The chattering in the dark room dies down as Lincoln McKenzie (guitarist) picks up his guitar and starts fiddling about, tuning and preparing his effects; it seemed to me like he was doing some kind of soundcheck, very nonchalantly making this buzzing, echoing sound like flying creatures coming from the distance then fading back out – quite dark and insidious.

But then he loops the noise and without announcement or a word spoken the other two members take to the stage and roll instantly upon grabbing their instruments into their first song. It was a buoyant kind of song, sticking within the parameters of my idea of normal jazz except for McKenzie's strange guitar loop fading in and out.

Steve Hornby (double bass) was plucking away at his giant, wooden contraption, carving canyons into the air with quick fingers producing slow, yet wonderfully mobile grooves. McKenzie teamed with Steve's sound path playing mainly single-note combinations along the scales rather than chords (to begin with) and Sarah Glades (percussion) kept the boat afloat with her soft bounces and seamlessly fast tapping, emanating a stream of sound like the blood of their musical organism.

The song ends and after a little bit of chat, in which they chastise and read 'ignorant’ exerts from a bad review they got (which makes me a little nervous), they head into their next song 'The Beast Opens Its Jaws / When The World Laughs' and by God is it a shift.

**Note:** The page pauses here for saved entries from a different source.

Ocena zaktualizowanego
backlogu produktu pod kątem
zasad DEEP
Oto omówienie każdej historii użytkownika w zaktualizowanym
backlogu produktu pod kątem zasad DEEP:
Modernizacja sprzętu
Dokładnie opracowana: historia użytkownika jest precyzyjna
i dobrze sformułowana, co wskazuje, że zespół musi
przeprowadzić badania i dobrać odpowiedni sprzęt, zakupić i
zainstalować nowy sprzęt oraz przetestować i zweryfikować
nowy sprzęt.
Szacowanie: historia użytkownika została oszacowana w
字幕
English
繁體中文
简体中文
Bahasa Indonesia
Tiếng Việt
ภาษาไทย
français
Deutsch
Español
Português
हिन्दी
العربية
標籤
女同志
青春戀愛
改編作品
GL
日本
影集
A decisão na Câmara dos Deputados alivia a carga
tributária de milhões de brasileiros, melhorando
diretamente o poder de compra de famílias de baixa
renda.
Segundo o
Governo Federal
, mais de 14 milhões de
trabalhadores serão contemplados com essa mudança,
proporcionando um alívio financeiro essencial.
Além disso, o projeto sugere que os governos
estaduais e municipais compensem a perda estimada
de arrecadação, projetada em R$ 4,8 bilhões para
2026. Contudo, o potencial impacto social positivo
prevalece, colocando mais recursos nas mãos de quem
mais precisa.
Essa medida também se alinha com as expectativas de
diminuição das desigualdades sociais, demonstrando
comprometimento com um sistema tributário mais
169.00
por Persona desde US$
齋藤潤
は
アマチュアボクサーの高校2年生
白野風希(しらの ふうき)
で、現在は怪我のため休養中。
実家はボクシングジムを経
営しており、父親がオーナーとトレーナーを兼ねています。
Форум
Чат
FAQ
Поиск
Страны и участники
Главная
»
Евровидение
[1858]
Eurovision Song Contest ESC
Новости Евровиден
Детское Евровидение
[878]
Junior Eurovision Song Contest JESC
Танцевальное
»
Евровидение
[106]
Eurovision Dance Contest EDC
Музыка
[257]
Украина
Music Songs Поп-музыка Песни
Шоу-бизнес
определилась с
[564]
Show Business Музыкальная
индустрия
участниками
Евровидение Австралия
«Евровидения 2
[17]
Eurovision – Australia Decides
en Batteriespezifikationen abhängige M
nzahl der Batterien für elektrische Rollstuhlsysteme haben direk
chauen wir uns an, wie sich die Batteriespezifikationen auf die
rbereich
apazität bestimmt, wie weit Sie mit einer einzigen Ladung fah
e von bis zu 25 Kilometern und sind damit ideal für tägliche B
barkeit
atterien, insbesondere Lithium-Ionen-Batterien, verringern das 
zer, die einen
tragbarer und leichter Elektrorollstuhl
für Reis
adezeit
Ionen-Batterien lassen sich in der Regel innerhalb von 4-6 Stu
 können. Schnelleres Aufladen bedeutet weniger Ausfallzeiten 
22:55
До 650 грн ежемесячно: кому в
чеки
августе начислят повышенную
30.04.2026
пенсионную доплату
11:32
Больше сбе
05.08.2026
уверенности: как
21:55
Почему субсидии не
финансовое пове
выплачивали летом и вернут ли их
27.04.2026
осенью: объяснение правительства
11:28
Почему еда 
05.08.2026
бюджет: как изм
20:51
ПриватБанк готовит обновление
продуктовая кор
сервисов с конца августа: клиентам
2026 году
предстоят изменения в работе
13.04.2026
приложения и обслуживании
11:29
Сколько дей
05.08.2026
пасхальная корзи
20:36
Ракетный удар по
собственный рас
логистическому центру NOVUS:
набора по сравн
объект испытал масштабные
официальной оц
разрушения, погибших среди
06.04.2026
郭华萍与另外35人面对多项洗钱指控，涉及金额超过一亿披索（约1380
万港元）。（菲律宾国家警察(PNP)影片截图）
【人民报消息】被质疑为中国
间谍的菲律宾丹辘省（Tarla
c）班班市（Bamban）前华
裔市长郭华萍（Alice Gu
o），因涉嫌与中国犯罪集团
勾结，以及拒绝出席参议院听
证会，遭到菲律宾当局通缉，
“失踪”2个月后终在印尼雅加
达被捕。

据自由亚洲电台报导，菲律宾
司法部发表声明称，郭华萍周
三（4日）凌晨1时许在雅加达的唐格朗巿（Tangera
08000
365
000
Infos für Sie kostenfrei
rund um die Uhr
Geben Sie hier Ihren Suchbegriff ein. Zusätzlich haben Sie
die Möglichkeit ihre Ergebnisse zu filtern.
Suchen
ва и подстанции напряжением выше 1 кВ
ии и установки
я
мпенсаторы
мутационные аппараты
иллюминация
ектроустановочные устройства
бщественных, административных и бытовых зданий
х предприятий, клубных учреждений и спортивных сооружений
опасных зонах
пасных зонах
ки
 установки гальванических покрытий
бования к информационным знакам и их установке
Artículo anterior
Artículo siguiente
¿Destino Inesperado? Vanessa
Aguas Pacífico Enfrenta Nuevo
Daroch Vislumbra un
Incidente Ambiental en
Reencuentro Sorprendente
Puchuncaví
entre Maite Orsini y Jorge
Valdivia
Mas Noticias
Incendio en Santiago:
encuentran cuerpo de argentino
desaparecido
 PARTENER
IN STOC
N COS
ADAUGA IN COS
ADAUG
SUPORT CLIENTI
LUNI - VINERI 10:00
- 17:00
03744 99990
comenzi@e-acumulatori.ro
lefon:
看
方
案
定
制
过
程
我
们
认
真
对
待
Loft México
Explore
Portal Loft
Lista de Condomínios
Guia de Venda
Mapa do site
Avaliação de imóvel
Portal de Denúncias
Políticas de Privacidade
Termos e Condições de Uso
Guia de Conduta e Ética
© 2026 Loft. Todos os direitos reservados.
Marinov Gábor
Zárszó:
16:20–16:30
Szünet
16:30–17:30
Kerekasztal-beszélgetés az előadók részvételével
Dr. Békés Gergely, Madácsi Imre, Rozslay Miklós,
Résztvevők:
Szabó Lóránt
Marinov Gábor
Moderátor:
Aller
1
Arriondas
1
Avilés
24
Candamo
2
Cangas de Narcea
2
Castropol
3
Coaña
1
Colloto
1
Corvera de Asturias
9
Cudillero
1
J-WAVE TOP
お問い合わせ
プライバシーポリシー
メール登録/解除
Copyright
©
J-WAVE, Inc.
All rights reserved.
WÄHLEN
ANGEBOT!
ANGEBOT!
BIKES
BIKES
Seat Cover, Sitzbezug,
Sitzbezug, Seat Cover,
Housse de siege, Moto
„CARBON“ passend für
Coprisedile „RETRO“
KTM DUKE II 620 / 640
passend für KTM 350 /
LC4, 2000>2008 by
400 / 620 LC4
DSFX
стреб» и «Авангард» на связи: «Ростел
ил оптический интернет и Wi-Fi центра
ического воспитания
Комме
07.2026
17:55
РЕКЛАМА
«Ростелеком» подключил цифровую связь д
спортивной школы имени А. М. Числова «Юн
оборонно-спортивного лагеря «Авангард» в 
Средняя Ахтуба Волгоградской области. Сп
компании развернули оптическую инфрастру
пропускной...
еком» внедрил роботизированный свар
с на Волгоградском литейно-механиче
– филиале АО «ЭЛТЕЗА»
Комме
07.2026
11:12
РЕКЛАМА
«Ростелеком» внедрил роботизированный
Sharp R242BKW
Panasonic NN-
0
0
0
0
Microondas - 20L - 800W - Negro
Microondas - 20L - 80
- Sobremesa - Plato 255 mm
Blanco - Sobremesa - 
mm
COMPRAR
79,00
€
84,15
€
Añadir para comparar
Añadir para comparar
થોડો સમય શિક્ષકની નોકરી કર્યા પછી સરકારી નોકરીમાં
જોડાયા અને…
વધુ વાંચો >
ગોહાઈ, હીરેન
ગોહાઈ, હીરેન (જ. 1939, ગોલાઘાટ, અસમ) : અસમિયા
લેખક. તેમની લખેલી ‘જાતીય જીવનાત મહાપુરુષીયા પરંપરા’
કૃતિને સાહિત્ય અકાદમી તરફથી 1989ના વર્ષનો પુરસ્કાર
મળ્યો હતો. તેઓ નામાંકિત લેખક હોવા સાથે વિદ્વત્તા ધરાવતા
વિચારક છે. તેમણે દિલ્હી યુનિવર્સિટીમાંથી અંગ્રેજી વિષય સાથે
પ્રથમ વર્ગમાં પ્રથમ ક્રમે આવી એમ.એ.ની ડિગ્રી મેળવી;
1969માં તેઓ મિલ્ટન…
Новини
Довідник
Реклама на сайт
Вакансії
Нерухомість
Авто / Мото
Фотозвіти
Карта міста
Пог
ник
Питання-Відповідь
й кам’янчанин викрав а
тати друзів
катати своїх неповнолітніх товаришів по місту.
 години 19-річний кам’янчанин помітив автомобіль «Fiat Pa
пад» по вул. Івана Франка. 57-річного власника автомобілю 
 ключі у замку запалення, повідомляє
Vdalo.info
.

McKenzie plays around again with the guitar effects, making some far-out and eerie landscapes for the song's backdrop then lines the mood with some sharp, solo patterns that build into darker-chorded grooves, maliciously prowling as the name suggests.

Then, they all give each other a sly smile and casually drop into an all out, yet harmonious and well timed, complete thrashing of instruments. Hot and heated sounds are bellowing and thundering out as if the very gates of hell had opened; this I'm sure must have been the moment the beast opened its jaws. Then another sudden shift in mood and the noise drops, easing into a sweet, tonal lull with the quiet gentle yelp of the guitar here and there, the fast yet gentle tapping ribbons to the symbols, a slow swaying of the bass. It's like 'okay, shit, you've been eaten and now your just hanging calm and weightless in the beast's big old belly'.

Now from a distance, slow and growing out of the musical abyss, Sarah starts at the drums. Her eyes are closed and she has a wonderful grin on her face, like she truly loves it. The soft noise creeps; your head bobs along to her tight-wire balance and timing as it accelerates beat by beat into an absolutely delicious, powerful frenzy, incomprehensibly fast; and then its drops back out amidst the claps of the crowd into a soft, sweet riff, with Mackenzie's eerie guitar effects coming in once again and bringing it to an end with a lovely, light, jazzy happy ending. I was sufficiently impressed after that and they seemed to be loving it up there doing their thing.

After a bit more talk and bagging out of that terrible review they carried on with the gig, exhibiting throughout the sheer diversity of sound they are capable of. All their songs were lined with sudden changes and surprises. They are a well-made synthesis of improvisational jazz and experimental semi-psychedelic hard rock.

They are all extremely talented musicians but it was McKenzie's wide and spooky guitar range that had complete control of the mood like the head of a snake, giving the band an extra dimension that makes them stand out as something different and hard to define.